Matthew Alger1,2, Prof. Naomi McClure-Griffiths1, Dr Cheng Soon Ong3
1Research School of Astronomy and Astrophysics, The Australian National University, Canberra, Australia, 2Data61, CSIRO, Acton, Australia, 3Research School of Computer Science, The Australian National University, Acton, Australia
Early-science data from the Australian Square Kilometre Array Pathfinder (ASKAP) are coming fast. Wide-area radio projects such as the Evolutionary Map of the Universe (EMU) and the Polarisation Sky Survey of the Universe’s Magnetism (POSSUM) already have terabytes of ASKAP observations for use in early-science and survey planning. We have applied unsupervised machine learning methods to learn a meaningful representation of these early-science observations and demonstrated that this representation generalises across different sets of observations. We use this representation to address physical problems such as polarised source characterisation and physical model-fitting.
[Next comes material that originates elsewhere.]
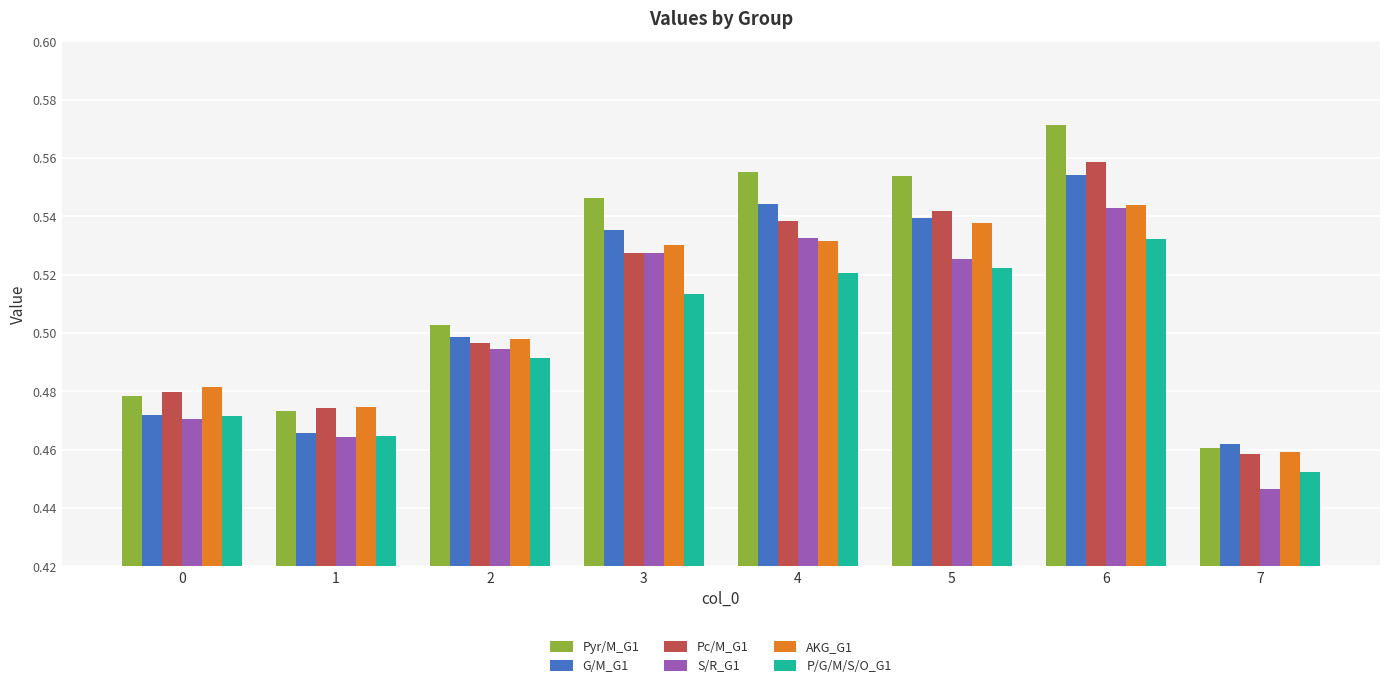

Where is AKG_G1 nearest to the value 0?

7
Our approach provides a way to use early-science data even without full understanding of the unique instrumentation effects brought to the table by ASKAP.
Matthew is an astrophysics student at the Australian National University and Data61. They are interested in applications of machine learning to wide-area radio surveys, with a focus on the upcoming EMU (continuum) and POSSUM (polarisation) surveys to be conducted with the Australian Square Kilometre Array Pathfinder.